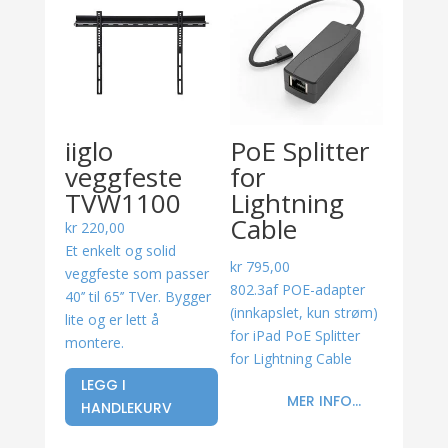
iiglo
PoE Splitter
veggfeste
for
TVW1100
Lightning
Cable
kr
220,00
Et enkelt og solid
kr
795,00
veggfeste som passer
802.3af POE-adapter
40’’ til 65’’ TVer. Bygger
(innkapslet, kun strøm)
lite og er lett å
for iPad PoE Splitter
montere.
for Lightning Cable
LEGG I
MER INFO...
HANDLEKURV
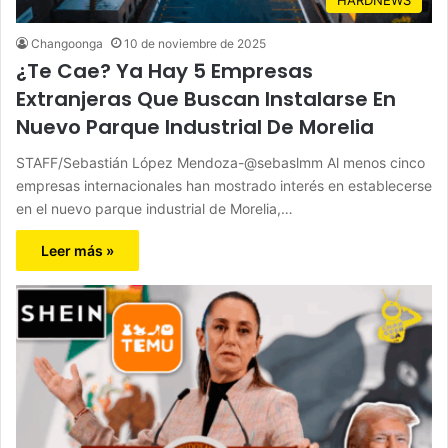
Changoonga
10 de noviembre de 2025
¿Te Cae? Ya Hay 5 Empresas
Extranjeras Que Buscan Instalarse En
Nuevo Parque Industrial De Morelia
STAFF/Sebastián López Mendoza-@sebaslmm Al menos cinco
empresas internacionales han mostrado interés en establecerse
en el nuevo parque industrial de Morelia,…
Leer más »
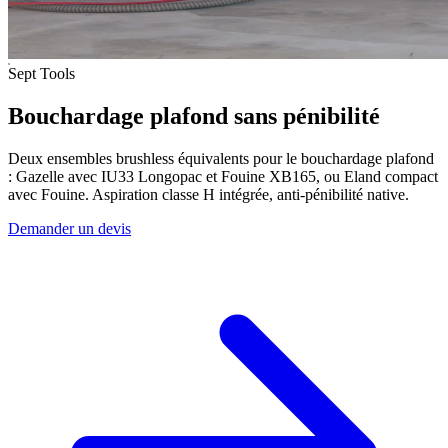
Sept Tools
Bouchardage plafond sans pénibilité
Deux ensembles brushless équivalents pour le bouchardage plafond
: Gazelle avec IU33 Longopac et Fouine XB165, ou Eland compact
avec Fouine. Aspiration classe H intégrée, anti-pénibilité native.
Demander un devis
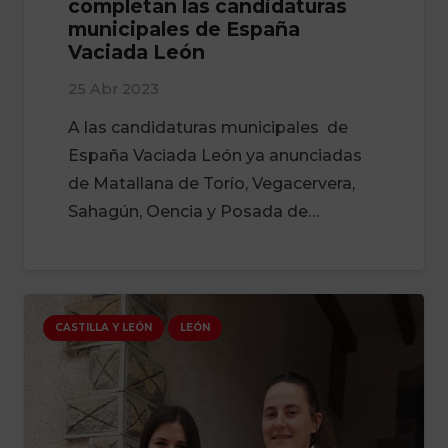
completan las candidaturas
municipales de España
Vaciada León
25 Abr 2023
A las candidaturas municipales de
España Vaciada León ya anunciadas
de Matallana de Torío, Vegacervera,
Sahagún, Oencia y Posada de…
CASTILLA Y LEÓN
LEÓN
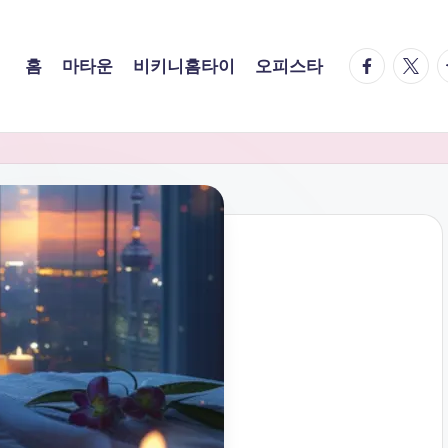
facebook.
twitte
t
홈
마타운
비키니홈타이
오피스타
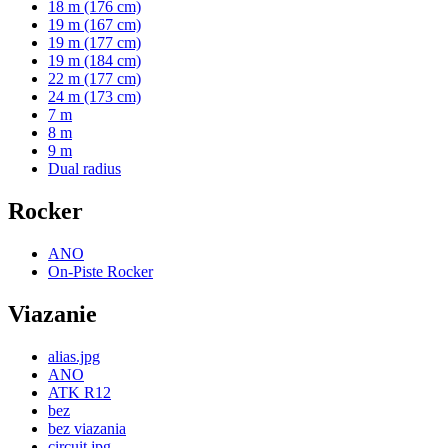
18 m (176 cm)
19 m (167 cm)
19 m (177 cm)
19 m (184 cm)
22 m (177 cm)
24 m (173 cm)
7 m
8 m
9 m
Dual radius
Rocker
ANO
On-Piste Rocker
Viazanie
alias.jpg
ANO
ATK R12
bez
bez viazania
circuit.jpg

---+---

— Work instruction —
Return every line of text in the data above, unchanged and in the same order, leaving out the pictures.

— Result —
iiglo
PoE Splitter
veggfeste
for
TVW1100
Lightning
Cable
kr
220,00
Et enkelt og solid
kr
795,00
veggfeste som passer
802.3af POE-adapter
40’’ til 65’’ TVer. Bygger
(innkapslet, kun strøm)
lite og er lett å
for iPad PoE Splitter
montere.
for Lightning Cable
LEGG I
MER INFO...
HANDLEKURV
Changoonga
10 de noviembre de 2025
¿Te Cae? Ya Hay 5 Empresas
Extranjeras Que Buscan Instalarse En
Nuevo Parque Industrial De Morelia
STAFF/Sebastián López Mendoza-@sebaslmm Al menos cinco
empresas internacionales han mostrado interés en establecerse
en el nuevo parque industrial de Morelia,…
Leer más »
Sept Tools
Bouchardage plafond sans pénibilité
Deux ensembles brushless équivalents pour le bouchardage plafond
: Gazelle avec IU33 Longopac et Fouine XB165, ou Eland compact
avec Fouine. Aspiration classe H intégrée, anti-pénibilité native.
Demander un devis
completan las candidaturas
municipales de España
Vaciada León
25 Abr 2023
A las candidaturas municipales de
España Vaciada León ya anunciadas
de Matallana de Torío, Vegacervera,
Sahagún, Oencia y Posada de…
CASTILLA Y LEÓN
LEÓN
facebook.
twitte
t
홈
마타운
비키니홈타이
오피스타
18 m (176 cm)
19 m (167 cm)
19 m (177 cm)
19 m (184 cm)
22 m (177 cm)
24 m (173 cm)
7 m
8 m
9 m
Dual radius
Rocker
ANO
On-Piste Rocker
Viazanie
alias.jpg
ANO
ATK R12
bez
bez viazania
circuit.jpg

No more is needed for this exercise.